Milde Strafen für Moggi und Carraro
Vergleichsweise geringe Strafen sieht Palazzi dagegen für die Hauptakteure des Skandals vor.
Für den ehemaligen Juve-Sportdirektor Luciano Moggi und den ebenfalls zurückgetretenen Verbandschef Franco Carraro verlangte der Untersuchungsrichter eine fünfjährige Suspendierung sowie die Zahlung von 5000 Euro für jedes der insgesamt vier Vergehen, für das sie verantwortlich gemacht werden.
Zwei Jahre Sperre für Liga-Chef Galliani
Eine Fünfjahressperre sollen auch der zurückgetretene Juventus-Geschäftsführer Antonio Giraudo, Lazio-Klubchef Claudio Lotito, Fiorentina-Boss Diego Della Valle und dessen Bruder Andrea sowie Milan-Manager Leonardo Meani erhalten.
Adriano Galliani, zurückgetretener Liga-Chef und AC-Vizepräsident, soll zwei Jahre von der Fußball-Bildfläche in Italien verschwinden.
Schiedsrichter De Sanits gilt als Drahtzieher
Suspendiert werden sollen auch die ehemaligen Schiedsrichter-Koordinatoren Pierluigi Pairetto und Paolo Bergamo sowie die Referees Gianluca Paparesta und Massimo De Santis.
Der 44-Jährige De Santis hatte ursprünglich bei der WM pfeifen sollen, war aber kurz vor dem Beginn der WM in Deutschland vom Verband abgesetzt worden.
De Santis, der gemeinsam mit Moggi als Drahtzieher bei zahlreichen Spielabsprachen gilt, droht nun eine fünfjährige Sperre.
Capello bei Real im Gespräch
Die Reaktionen in Italien auf Palazzis Forderungen glichen einem Erdbeben.
Capello, der bereits als neuer Trainer von Real Madrid gehandelt wird, trat umgehend als Turiner Trainer zurück.
Die Aktien von Juventus und Lazio Rom mussten wegen starker Kurseinbrüche vorübergehend vom Handel ausgesetzt werden. Selbst die Wertpapiere des nicht beschuldigten AS Rom brachen ein.
Berlusconi spricht von Verschwörung
Berlusconi reagierte wütend und sprach von einer Verschwörung gegen den Klub, aber auch seine eigene Person.
"Ich bin empört. AC Mailand hat keinerlei Begünstigungen von Schiedsrichtern erhalten. Im Gegenteil: Der Klub ist Opfer der Absprachen anderer Klubs mit den Unparteiischen geworden."
"Ich bin sicher, dass diese absurde Strafforderung den Willen versteckt, mich politisch zu benachteiligen", meinte der Oppositionschef.
"Ich bin kein Drahtzieher"
Auch Referee De Santis protestierte wegen der strengen Strafforderung. "Ich bin kein Drahtzieher in diesem Skandal. In der Meisterschaft 2004-2005 habe ich fünf Spiele mit Juventus gepfiffen. Zweimal hat der Klub gewonnen, einmal kam es zu einem Remis und zweimal hat er verloren", sagte der Schiedsrichter.
Empört zeigte sich auch der Rechtsanwalt von Lazio Rom, Gianmichele Gentile: "Dies ist ein Prozess, bei dem das Urteil schon feststeht. Die Verteidigung hat keine Chance."
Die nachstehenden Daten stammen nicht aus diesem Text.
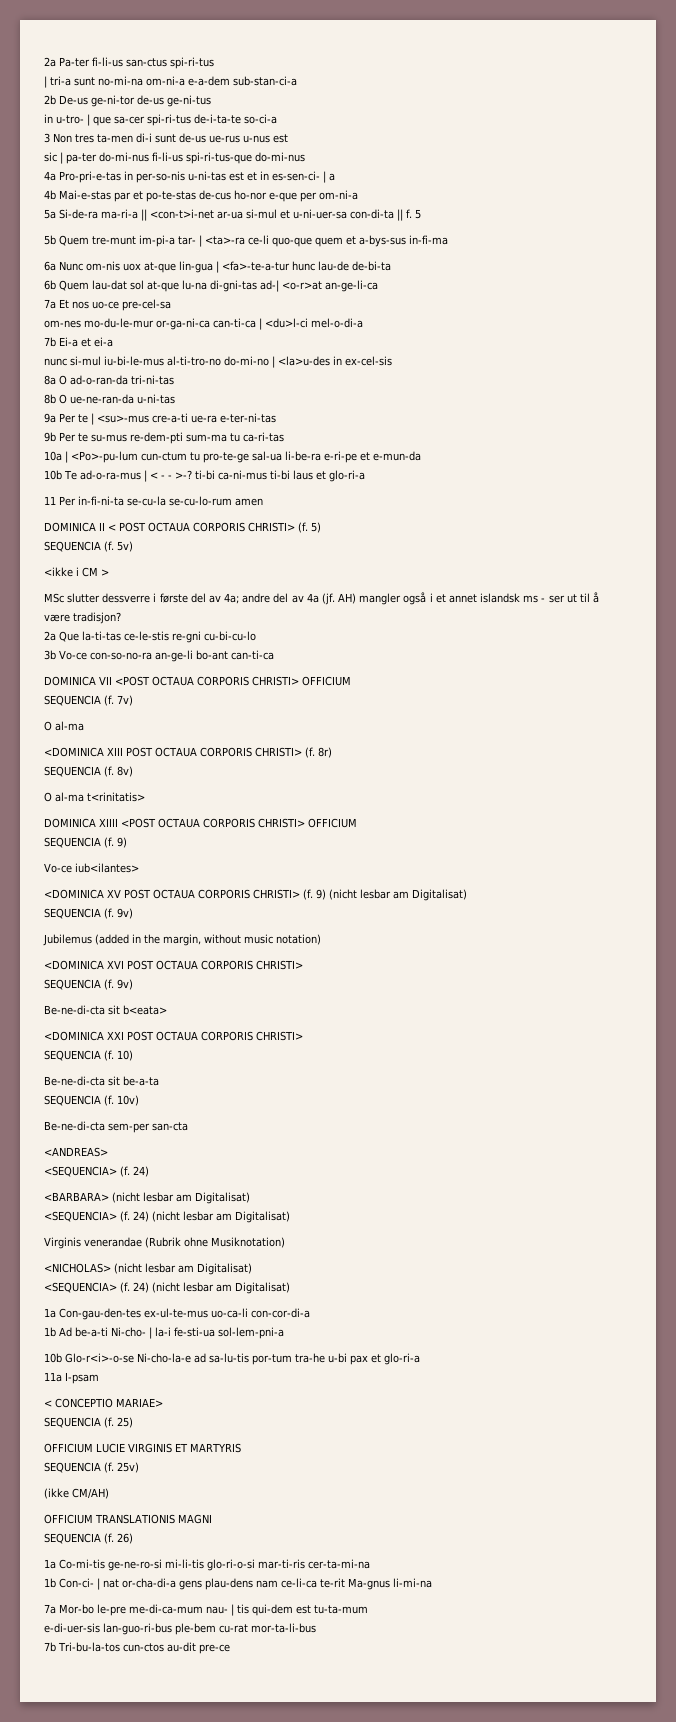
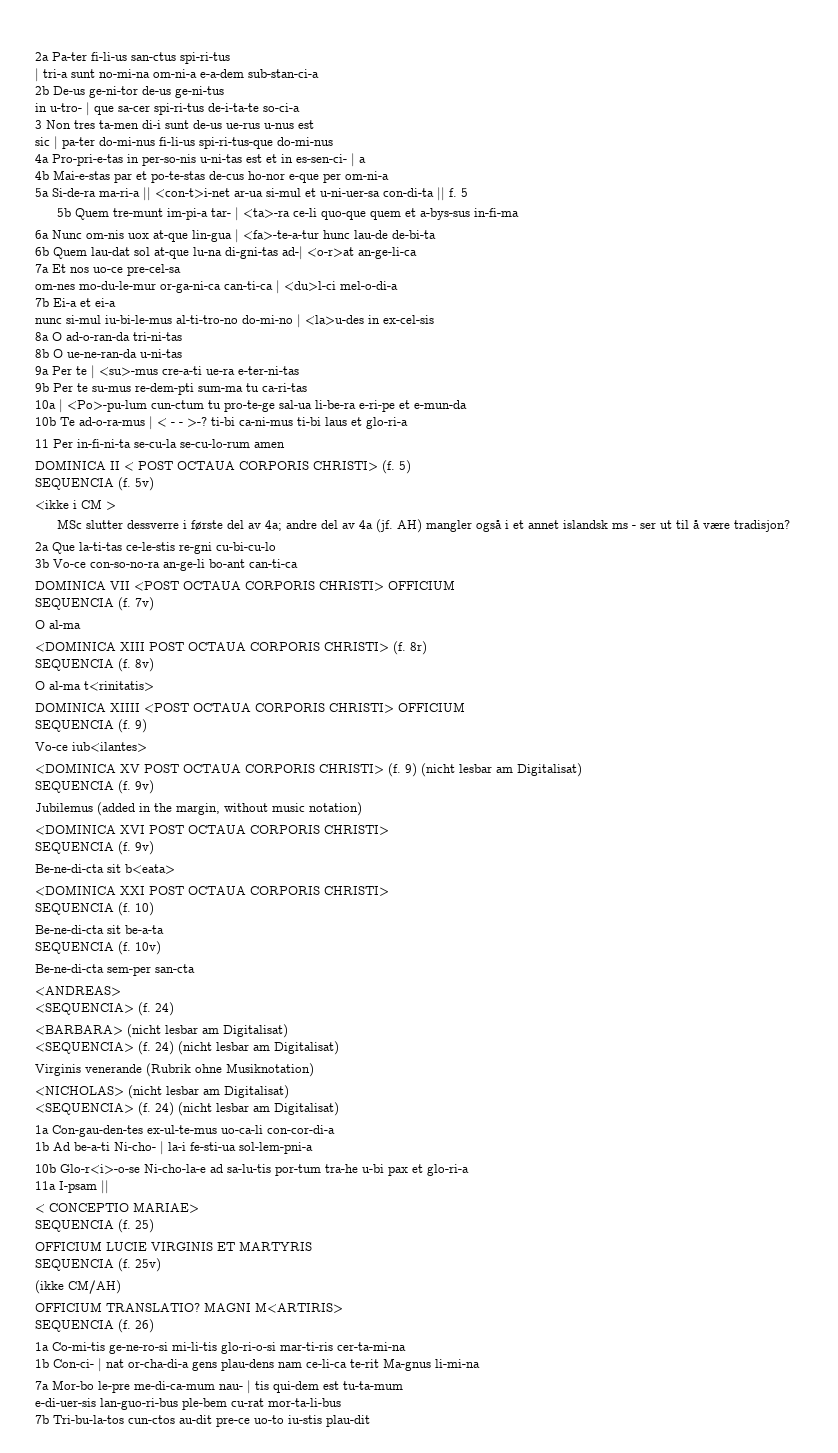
[84,1237,142,1247] venerandae -> [85,1064,142,1073] venerande
(99, 1378) none -> [101,1180,109,1194] ||
[95,1514,175,1524] TRANSLATIONIS -> [106,1303,200,1312] TRANSLATIO?
(212, 1519) none -> [255,1302,343,1313] M<ARTIRIS>
(230, 1649) none -> [254,1415,370,1427] uo-to iu-stis plau-dit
LOL, Serie A ohne Mailand, Juve, Lazio und Florenz :) Ein herber Schlag würde ich sagen :). Mal schauen, wo die ganzen Spieler hin verschwinden.

Nirvana
05.07.2006, 11:29
Kaka -> Bayern :D

Voodoo
05.07.2006, 11:31
Mich würde interessieren ob die ganzen Stars Austiegsklauseln in ihren Verträgen haben, für den Fall, dass die Mannschaft absteigt. Dann könnten einige sogar unter Umständen Ablösefrei gehen. harhar

rieke
05.07.2006, 11:41
NAja ich glaube die Verträge sind klar für die Serie A geschrieben. In dem Fall sind die dann wohl nicht mehr gültig.

freak
05.07.2006, 12:21
Klar...die Verträge gelten nur für die erste Liga!

Sgt Ultra
05.07.2006, 20:00
Ich denke mal das Italien dadurch in der 5-Jahres Wertung dann in nächster Zeit abrutschen wird. Die Stars werden die Liga verlassen, weil sich die kleineren Vereine die nicht leisten können...

Young-Steff
05.07.2006, 20:25
also mit meiner managerspiel erfahrung *g* kann ich sagen das die spieler auf jedenfall diese klauseln drin haben ablösefrei bai abstieg den verein zu wechseln...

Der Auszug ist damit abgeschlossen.